Scher adds: "People will always try to figure a way to beat any kind of system. But magnets or anything like that won't fool this system. And it doesn't use X-rays, so aluminum or lead foil won't work either."

Giant installed the system in one of its Baltimore stores as a test in March 1979. It worked so well in the theft-plagued store, Scher said, that it was expanded into four other "trouble stores" in the Washington and Baltimore area.

The cost of the system is easy enough for Giant to take because Scher says "it seems to be paying for itself."

The developer of the system, Checkpoint Systems Inc. of Thorofare, N.J., said the cost of setting up the anti-theft system is modest.

"For the 105 supermarkets we've equipped, it amounts to only one-quarter of 1 percent" of a store's annual sales, says Peter Stern, chairman and founder of the firm.

The 11-year-old company, which has put its device in 5,000 retail outlets and libraries, reported sales of $10 million last year and a profit of $1 million, a margin much better than the supermarkets in the Eastern U.S. and Western Europe that it armed with the theft-buster gear.
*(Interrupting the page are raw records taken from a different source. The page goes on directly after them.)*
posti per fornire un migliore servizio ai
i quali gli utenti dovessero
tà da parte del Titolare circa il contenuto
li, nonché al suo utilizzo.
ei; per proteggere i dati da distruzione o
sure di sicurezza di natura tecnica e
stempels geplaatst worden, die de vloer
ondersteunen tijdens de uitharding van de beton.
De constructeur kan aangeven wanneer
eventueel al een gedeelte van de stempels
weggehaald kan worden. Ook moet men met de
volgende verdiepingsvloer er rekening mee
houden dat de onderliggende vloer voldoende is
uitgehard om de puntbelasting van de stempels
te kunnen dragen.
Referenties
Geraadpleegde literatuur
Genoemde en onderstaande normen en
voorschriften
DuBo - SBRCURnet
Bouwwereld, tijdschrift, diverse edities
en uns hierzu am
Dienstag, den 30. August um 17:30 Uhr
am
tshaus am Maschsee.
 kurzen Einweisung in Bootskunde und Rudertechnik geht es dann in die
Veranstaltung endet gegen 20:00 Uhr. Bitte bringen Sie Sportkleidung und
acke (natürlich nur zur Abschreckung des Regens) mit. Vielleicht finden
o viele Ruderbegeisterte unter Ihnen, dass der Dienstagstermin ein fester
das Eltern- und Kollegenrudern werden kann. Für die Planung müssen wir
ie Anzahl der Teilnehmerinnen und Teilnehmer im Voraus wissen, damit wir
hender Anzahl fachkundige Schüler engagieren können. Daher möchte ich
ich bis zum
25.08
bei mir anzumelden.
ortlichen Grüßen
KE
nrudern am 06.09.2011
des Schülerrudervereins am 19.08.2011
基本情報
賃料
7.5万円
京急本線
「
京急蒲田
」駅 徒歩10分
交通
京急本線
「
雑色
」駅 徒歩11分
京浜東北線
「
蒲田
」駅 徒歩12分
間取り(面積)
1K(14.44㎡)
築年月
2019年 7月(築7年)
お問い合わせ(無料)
However, the battle against disappearing stocks is only half over. The penny that Giant earns from each dollar of merchandise it handles can be easily wiped out by employe theft as well.

"There is inside theft, and outside theft, and it's about equally divided," Stern says. "Some store employes know all about the problems of shoplifting and blame missing merchandise on customers. But they take nearly as much as shoplifters.

"There are many ways to steal. One is 'undering,' where a cashier will ring up hamburger and let a friend or relative pass the checkout counter with sirloin steaks.

"Vendor cheating is another serious problem. He'll deliver 28 cases and charge the store for 38 cases," Stern said.

Scher admits that inside theft is also a problem in several Giant stores, either with cashiers who ring up $1 million annually on each counter or the suppliers who can slip in a false invoice amid the bustle and confusion of unloading truckloads of merchandise.

"The Checkpoint system can help us with this, too. If there is still a shrinkage problem, then it alerts the management that the problem is inside theft," Scher says.